Greenfield officials agree to city-county jail utility agreement


GREENFIELD — Two Greenfield boards over the past week have voted to OK a memorandum of understanding between the city and the county to run water and sewer utilities to the edge of the property that will house a new county jail, a point of contention between the two governments for months.

Greenfield Utilities will spend about $444,000 to extend water and sewer lines from existing connection points near Jaycie Phelps Road to the start of a nearly mile-long road that’s under construction to run north from U.S. 40 to the proposed 20-acre jail site, located between County Roads 400E and 500E. The county plans to pay about $38 million to build a 440-bed jail on the northwest corner of the parcel.

While the city has agreed to pay to extend the lines to the edge of the nearly 120-acre property, Hancock County will need to pay a $52,000 connection fee and a $64,000 availability fee to Greenfield. Those fees are based off servicing the 20 acres for the jail, instead of the entire county-owned property.

The Greenfield Board of Public Works on Tuesday approved the memorandum of understanding, and the Greenfield City Council approved it Wednesday. The Hancock County Commissioners in July amended a previous version of the agreement the board of works OK’d in late June, and the commissioners in August voted 2-1 to enter into the final agreement. Commissioner Marc Huber voted against it.

Huber, as well as the other two county commissioners, have disagreed with the city on how much Greenfield should pay for utilities. The commissioners also wanted the city to extend and water and sewer within 50 feet of the jail building, but city officials would only take it to the property line.

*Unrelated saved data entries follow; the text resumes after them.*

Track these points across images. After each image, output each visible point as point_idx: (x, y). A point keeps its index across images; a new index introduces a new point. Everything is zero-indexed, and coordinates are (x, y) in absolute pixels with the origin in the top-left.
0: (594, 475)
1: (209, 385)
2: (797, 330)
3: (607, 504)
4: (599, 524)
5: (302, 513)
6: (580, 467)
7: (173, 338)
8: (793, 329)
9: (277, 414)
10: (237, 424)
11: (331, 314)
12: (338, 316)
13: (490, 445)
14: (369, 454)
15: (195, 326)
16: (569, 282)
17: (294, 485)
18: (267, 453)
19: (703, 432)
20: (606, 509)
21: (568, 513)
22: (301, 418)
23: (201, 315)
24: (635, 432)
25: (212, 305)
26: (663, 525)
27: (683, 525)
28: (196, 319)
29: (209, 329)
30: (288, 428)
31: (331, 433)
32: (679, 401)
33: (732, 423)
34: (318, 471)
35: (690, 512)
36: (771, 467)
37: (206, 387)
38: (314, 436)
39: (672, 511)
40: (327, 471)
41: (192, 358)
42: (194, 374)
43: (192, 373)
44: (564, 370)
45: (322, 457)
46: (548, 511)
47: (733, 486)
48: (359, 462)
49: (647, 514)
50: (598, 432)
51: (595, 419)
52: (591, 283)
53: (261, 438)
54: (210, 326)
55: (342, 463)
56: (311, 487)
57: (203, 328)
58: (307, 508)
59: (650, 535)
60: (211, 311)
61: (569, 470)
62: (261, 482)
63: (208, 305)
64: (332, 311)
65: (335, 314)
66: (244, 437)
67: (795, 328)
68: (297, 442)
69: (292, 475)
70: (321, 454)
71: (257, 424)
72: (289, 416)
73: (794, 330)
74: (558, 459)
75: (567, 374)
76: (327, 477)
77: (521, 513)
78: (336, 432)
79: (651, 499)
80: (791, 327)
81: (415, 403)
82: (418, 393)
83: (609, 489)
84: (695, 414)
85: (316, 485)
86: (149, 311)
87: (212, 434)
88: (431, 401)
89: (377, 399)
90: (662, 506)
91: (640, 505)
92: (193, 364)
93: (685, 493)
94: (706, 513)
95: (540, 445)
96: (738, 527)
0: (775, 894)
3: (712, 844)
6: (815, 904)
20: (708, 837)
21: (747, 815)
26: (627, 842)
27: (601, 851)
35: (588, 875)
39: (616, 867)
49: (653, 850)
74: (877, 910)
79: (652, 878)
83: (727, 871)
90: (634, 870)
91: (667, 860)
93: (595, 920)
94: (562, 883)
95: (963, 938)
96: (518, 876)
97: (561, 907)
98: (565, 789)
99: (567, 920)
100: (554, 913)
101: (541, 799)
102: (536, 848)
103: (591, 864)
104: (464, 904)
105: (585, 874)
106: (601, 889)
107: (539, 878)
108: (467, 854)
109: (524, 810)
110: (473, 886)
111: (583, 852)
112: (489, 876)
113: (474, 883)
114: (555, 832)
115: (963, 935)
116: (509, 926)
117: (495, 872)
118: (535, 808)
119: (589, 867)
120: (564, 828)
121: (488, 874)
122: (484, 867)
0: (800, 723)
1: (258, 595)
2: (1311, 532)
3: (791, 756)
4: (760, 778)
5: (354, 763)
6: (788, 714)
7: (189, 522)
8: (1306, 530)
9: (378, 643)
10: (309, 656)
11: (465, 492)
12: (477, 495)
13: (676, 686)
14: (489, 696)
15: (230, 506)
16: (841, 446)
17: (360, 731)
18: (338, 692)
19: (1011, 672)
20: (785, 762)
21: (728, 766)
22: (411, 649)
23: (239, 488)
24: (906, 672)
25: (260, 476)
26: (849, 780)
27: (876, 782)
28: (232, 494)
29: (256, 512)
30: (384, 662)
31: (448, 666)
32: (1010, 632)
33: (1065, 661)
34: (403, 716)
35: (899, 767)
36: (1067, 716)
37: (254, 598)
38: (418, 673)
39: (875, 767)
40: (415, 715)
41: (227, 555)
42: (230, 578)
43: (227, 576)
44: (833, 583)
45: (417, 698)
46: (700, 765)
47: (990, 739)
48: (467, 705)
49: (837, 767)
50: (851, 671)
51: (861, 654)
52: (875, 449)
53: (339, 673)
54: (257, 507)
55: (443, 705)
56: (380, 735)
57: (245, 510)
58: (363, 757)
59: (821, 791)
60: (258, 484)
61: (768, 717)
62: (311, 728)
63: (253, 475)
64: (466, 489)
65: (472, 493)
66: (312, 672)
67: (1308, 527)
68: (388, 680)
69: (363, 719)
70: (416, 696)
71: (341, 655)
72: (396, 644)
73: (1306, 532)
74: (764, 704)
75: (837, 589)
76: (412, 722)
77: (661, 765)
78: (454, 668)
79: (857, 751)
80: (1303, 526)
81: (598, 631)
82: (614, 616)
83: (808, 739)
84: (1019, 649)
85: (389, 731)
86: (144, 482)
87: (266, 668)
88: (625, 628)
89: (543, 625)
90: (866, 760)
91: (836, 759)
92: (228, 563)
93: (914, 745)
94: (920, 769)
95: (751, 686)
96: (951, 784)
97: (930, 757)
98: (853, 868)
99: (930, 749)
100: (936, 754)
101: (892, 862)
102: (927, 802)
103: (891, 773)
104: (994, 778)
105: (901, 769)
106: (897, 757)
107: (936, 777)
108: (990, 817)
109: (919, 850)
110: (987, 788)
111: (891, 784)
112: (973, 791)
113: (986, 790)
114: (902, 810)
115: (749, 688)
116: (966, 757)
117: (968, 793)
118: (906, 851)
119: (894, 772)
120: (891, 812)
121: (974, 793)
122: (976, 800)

Mike Fruth, director of Greenfield Utilities, has said a city ordinance instructs the department to take utility lines to the edge of a property; the developer pays for utility work inside their property. Fruth said running water and sewer inside the property would cost the city about $232,000 — money that comes from ratepayers, not property taxes. He said the city’s $444,000 construction fee considerably outweighs the $116,000 the county will pay the city for connection and availability fees.

The city will also seek an alternate bid for the utility infrastructure inside the county-owned property. Fruth said he plans to present that bid to the commissioners, and if they accept, the county would then pay for all costs associated with the engineering and construction of the water and sewer lines.

The board of works last month approved a $9,000 contract with Cleland Environmental Engineering to develop the design of the lines that will run along the county road that will lead up to the jail. In May, the city paid that engineering firm $26,000 to design the water and sewer extensions along U.S. 40.

Although the county would pay for the construction of water and sewer on their property, Greenfield Utilities will maintain the lines at no cost the the county, except if the county chooses to tap into the lines because of new construction. Fruth said under state regulations, it’s common for a utility department to own and maintain lines inside any sort of development, rather than the land owner.

The commissioners had disagreed in the past on paying for any additional “tap” fees on the utility lines within their property.

Fruth said the city plans to bid out the utility extension project in the next 30 days.